--- Source passage Enclosed Below ---

Unity Temple UU Congregation in Oak Park, Illinois, is working with RefugeeOne—the same agency that is partnering with First Unitarian Church in Chicago—to sponsor a family, said its minister, the Rev. Alan Taylor. It has located and furnished an apartment and raised $8,000 to cover rent and other basic expenses for a year, and now is waiting for the family to arrive. The Rev. Howard Dana, senior minister at First Parish in Concord, Massachusetts, recently contacted Taylor with good news: one of his congregants heard of Unity Temple’s plans and wanted to send in a large donation. Unity Temple is planning a fundraising appeal in late January in hopes of sponsoring one or two more families, Taylor said.

The Washington (D.C.) Ethical Society, which is also affiliated with the UUA, has organized a volunteer group that will be helping a Syrian family get established in the Silver Spring, Maryland, area, according to the Rev. Amanda Poppei, the society’s senior leader.


In Canada, where newly elected Prime Minister Justin Trudeau had promised to bring in 25,000 Syrian refugees by Christmas, half of the country’s Unitarian congregations are assuming formal sponsorship of families. The Canadian Unitarian Council (CUC) is a Refugee Sponsorship Agreement Holder under Canadian law, which means that UU congregations can privately sponsor refugee families from war-torn countries by committing to support their financial and moral well-being. While it appears Trudeau’s goal won’t be met by Christmas Day, the country is nonetheless expecting 10,000 Syrian refugees by year’s end, said the Rev. Shawn Newton, minister at First Unitarian Congregation of Toronto.

First Unitarian Congregation, which allowed American draft resisters to live in the church’s parish hall during the Vietnam War, became an early leader in assisting Syrians last February, when the congregation voted unanimously to host a Syrian family. The Toronto congregation now has committed to sponsoring five Syrian refugee families, each of which includes children. “This is part of the congregation’s long history of commitment to taking in people,” Newton said. In Canada, “there’s a deep awareness that pretty much everyone besides the First Nations are refugees, or at least immigrants.”

Sponsors in Canada are required to raise C$40,000 in a combination of in-kind donations and cash for each family of four to cover their expenses including rent and food for one year, the period of official sponsorship, said April Hope, CUC’s social responsibility coordinator. UU efforts to help Syrians “has people walking into our congregations in droves, like we’ve never seen before,” Hope said. “It’s opening doors to communication about what we are as Unitarians.”

--- End of Enclosed Source passage ---
--- Dataset Enclosed Below ---

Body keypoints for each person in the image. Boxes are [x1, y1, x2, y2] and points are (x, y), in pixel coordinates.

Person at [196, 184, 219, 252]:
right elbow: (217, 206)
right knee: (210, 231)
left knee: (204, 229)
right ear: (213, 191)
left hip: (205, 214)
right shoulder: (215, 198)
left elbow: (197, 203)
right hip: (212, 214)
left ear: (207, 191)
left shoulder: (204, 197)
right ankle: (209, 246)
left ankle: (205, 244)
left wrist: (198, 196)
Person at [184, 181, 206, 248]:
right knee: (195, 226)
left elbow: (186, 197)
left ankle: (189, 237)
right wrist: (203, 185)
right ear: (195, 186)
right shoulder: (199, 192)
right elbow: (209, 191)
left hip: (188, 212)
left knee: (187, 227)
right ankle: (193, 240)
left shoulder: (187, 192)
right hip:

--- End of Enclosed Dataset ---

# [Requirement]
Proceed with the passage on Unitarian congregations sponsoring Syrian refugee families, picking up right after its final sentence. The listing plays no part in what comes next and can be disregarded.

# [Exercise answer]
Each of the five families sponsored by First Unitarian has been assigned a team of 10 to 12 congregants who will help them find schools for their children and take other practical steps towards settling into their new city.

First Unitarian has partnered with the Muslim Association of Canada and the downtown Toronto Mosque to raise the required funds and to settle the families in the city. So far, the partnership has raised C$230,000, with four or five donors making donations of C$10,000 each, Newton said. In celebration of their interfaith work, they are having a joint halal dinner at the church this month.

The congregation’s first family, a young couple with two toddler daughters now living in Lebanon, is expected to arrive any day, and he expects all five families to be in Toronto by February.

As the Syrian civil war heads toward its fifth anniversary, today there are more than 4 million registered Syrian refugees, over 3 million of them women and children, according to the UU Service Committee, which has raised $400,000 so far to assist them.

Despite increasing Islamophobia worldwide, notably a pledge by presidential candidate Donald Trump to ban Muslims from entering the U.S., many UUs are promoting a very different message. UUs in the Houston area, including many members of Bay Area UU Church, which stands next to a mosque, rallied in support of their Muslim neighbors on December 4. UUA President Peter Morales, who attended the rally, said, “The enemy isn’t Islam, or any other religion. The enemy is the radical fundamentalism that defines one group as the ‘good and pure’ and everyone else as bad.”